Répétition et minimalisme sont deux mots qu’on croyait réservés au monde du dub ou de l’électronique, qu’on croise plus rarement au sein du cercle rock. C’est pourtant toute la sève de My Disco qui, depuis ses débuts en 2003 et le temps de deux albums, s’est imposé comme un des groupes les plus passionnants venus d’Australie, en raison de son goût immodéré pour les structures de morceaux alambiquées, et son approche live en tout point captivante.

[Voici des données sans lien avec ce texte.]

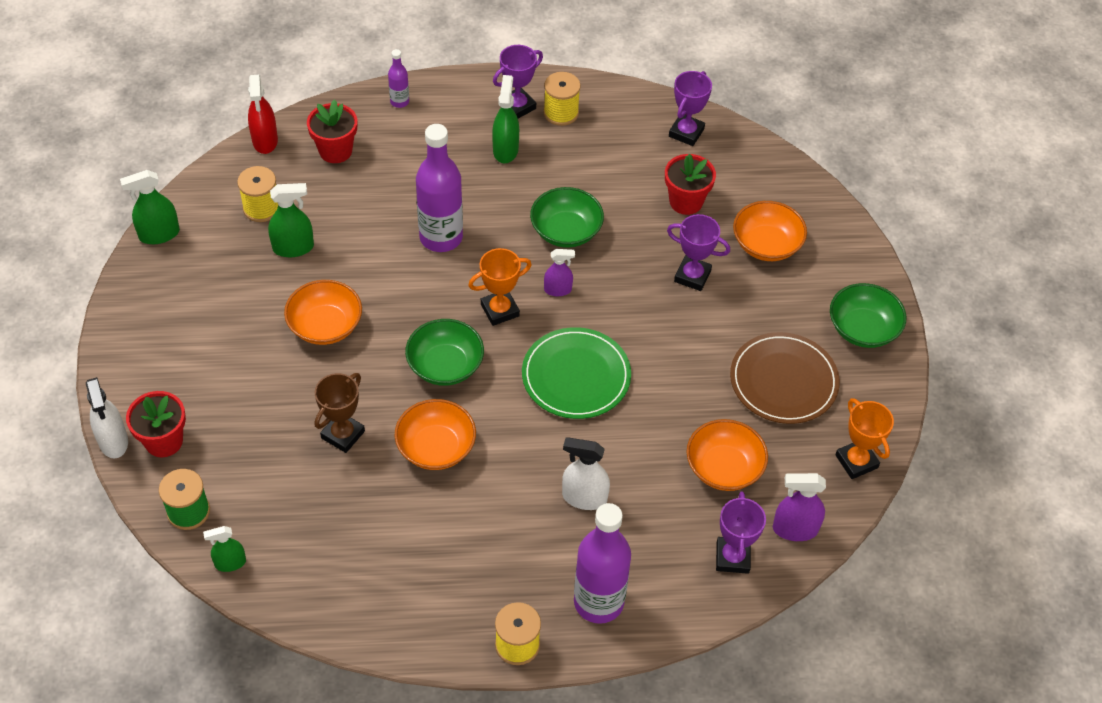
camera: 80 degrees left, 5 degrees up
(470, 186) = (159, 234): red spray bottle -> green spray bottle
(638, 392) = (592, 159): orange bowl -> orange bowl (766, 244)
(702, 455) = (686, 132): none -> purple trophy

En 2006 avec « Cancer » (titre inspiré par la maladie qui frappait le bassiste Liam Andrews à cette époque), le trio dévoilait ainsi son post punk minimaliste à qui voulait bien l’entendre, superposant alors parfois avec une once d’originalité des rythmiques rigides tout en usant à foison de guitares anguleuses. Deux ans plus tard, My Disco poussait le bouchon plus loin, louait les services de Steve Albini (quoi de plus normal quand on tire son nom d’un titre de Big Black?) pour produire un excellent « Paradise », plus extrême encore en osant même se satisfaire d’une même boucle, voire d’une seule note, sur toute la durée d’un morceau. Drôle d’idée en conclurez vous. Pourtant, croyez-le ou non, la magie opère dès que My Disco se met en transe et vous laisse la voie libre pour vous immerger dans les profondeurs de son art.

Frappé une nouvelle fois par la production brute du frontman de Shellac, mais mixé en Australie par Scott Horscroft (Silverchair, Simian Mobile Disco) pour faire naitre de cette confrontation un son totalement inédit et imprévisible, plus riche en arrangements, « Little Joy » démarre bille en tête comme son prédécesseur s’était éteint: sur une note de guitare répétée à l’infinie comme pour cacher, en vain, le groove bel et bien présent de ce « Closer » d’ouverture. Soudainement alors, la flamme se ravive, on se laisse capturer par des morceaux usant le plus souvent de deux options totalement différentes sur la forme, mais totalement identiques dans l’intention: celle de nous hypnotiser, de nous pousser dans un état second, que ce soit par la répétition poussée jusqu’à la transe (l’irrésistible « Turn »), ou par l’énigmatique, qui laisse plus volontiers s’exprimer la notion d’espace, s’amuse à étirer et creuser des compositions alourdies par la force des choses (« Sunray », « A Turreted Berg »), au point de flirter parfois avec la léthargie (« Lil’Joy », « With Age »).

My Disco ne peut alors plus cacher toute la richesse de sa science: ce pouvoir de tisser une immense toile avec seulement quelques bouts de ficelle. Constant et impossible à faire taire tant il est naturel chez lui (« Rivers »), le groove sert de fil rouge tout au long de ces obscures cinquante minutes. Au toucher et sans jamais le lâcher, il nous mène sans mal d’un bout à l’autre de ce « Little Joy », en tous points performance accessible qui pourrait bien contribuer à la réconciliation du rock et du dancefloor… mystique. 2011 commence on ne peut mieux.